* **Exercise instructions**:
Copy word for word the passage of the racing post starting at "Pure. Optimistic. Lean, hungry" and ending at "the glass-half-empty guy.".

2008-05-14 12:32:25
Weekends are long in racing. For example, I just spent a four- or five-day weekend working on the Bandit. There was a moment there, when Pat Boyle and I were working 12 hours a day to get the engine and transmission installed, that I thought: I haven’t had fun like this since high school. I was dead on my feet, living on triple shots of espresso and rocket chocolate, my knee ached ... but geez it was satisfying. It’s not something I could ever have done without a Pat Boyle (and there aren’t many like him).

(Rocket Chocolate: a single piece of tasty mint chocolate with supposedly a heavy dose of caffeine but I didn’t feel it, although I’m a bit on the extreme side; they cost $1 each, and the gal at the convenience-store chekout said, “Three dudes in a black van come by and say, ‘Hey, you want to sell this here?’” And I’m thinkin those three dudes be gettin rich. )
I just wrote a story for World War II magazine, about commander Luckey Fluckey, the war’s most daring and decorated submarine captain. He was a perpetual optimist. He sank 30 Japanese ships, including two aircraft carriers, on total faith that it was his destiny—and shucks, it’s not that hard, with immaculate preparation. He had a motto: “not problems, challenges.”
It’s easy to make clichés out of such expressions—in windsurfing, it’s “attitude is everything.” But approach is what it’s all about, almost always.
I tried to keep Lucky Fluckey in mind, when Pat and I came up against one of the many challenges we faced working from Friday, May 2 until Tuesday, May 6. The Bandit is basically a 1979 NASCAR chassis and a 2006 IROC Series engine, so it was not exactly a simple bolt-on affair.
Pat Boyle was one of my co-drivers last spring, in the 8-hour endurance race at Portland International Raceway, where with three others we finished 6th overall in Mike Helton’s BMW M3. In the fall, he and Wes Tipton won the 4-hour race at Pacific Raceways near Seattle, again in the M3 they call “Old Yeller.”

But Pat’s one of those old-school hot shoes, who has always worked on his own cars and motorcycles. He reminds me of the 20-year-old dirt track motorcycle racers I knew when I first started writing about racers, 35 years ago. He’s over 50 now, still wiry and hyper-energetic as ever—he’s also as fast as ever. He was a motocross champion back in the ‘70s, has raced sprint cars, and now he’s one of the best amateur road racers in the Northwest. Last weekend at Pacific Raceways, for example, he drove his Mazda RX7 from 52nd and dead last on the grid to 2nd overall, in the rain!
Pure. Optimistic. Lean, hungry and fast. Boyle is all of those things. A lot of his positive attitude comes from a brain aneurism he had a few years back, which kept him off the track for five years. He’s just happy to have gotten his driving skills back. The way he looks at it is: any day at the track is a good day. That’s good balance for me, the glass-half-empty guy.
Although the glass-half-empty attitude is good in racing, because it keeps you chasing speed, and more importantly reliability.

Structured pose outputs
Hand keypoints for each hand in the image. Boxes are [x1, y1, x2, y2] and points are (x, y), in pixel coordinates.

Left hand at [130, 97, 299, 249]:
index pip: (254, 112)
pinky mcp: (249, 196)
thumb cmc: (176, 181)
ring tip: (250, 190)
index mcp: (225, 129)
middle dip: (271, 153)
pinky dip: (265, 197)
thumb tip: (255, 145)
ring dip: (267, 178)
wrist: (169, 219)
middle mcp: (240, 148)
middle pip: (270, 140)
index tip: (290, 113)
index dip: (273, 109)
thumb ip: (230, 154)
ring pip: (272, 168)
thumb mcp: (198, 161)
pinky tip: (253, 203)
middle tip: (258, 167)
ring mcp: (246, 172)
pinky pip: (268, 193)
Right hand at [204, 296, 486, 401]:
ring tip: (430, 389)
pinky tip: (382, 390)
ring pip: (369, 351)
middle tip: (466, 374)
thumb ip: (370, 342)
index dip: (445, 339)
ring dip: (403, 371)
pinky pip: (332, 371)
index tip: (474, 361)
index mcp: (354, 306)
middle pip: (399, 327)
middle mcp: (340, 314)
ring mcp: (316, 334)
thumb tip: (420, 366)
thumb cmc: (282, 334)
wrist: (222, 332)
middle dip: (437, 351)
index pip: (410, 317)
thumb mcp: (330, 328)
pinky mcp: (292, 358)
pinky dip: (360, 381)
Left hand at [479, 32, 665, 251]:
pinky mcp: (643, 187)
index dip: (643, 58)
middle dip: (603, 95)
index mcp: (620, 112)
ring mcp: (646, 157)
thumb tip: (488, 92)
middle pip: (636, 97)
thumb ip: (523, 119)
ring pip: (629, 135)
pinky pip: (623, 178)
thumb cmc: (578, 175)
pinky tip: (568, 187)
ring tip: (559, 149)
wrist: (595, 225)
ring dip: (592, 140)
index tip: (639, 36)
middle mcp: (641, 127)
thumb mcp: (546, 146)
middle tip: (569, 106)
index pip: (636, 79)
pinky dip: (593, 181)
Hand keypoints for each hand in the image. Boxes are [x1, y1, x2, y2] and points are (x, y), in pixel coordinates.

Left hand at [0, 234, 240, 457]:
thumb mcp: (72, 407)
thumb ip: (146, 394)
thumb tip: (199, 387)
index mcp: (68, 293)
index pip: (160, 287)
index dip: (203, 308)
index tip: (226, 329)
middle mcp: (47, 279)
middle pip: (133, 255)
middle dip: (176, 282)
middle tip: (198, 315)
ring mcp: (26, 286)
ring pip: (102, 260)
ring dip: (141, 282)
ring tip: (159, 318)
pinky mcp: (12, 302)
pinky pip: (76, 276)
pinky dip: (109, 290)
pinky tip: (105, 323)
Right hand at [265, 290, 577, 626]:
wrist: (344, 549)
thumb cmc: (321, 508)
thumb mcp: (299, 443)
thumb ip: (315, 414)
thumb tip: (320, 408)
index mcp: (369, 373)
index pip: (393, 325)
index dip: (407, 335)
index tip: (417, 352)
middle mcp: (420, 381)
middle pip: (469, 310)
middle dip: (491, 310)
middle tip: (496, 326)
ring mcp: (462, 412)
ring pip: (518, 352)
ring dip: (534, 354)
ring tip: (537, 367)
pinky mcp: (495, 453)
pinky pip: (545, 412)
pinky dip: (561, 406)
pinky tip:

* **Result for this task**:
Pure. Optimistic. Lean, hungry and fast. Boyle is all of those things. A lot of his positive attitude comes from a brain aneurism he had a few years back, which kept him off the track for five years. He’s just happy to have gotten his driving skills back. The way he looks at it is: any day at the track is a good day. That’s good balance for me, the glass-half-empty guy.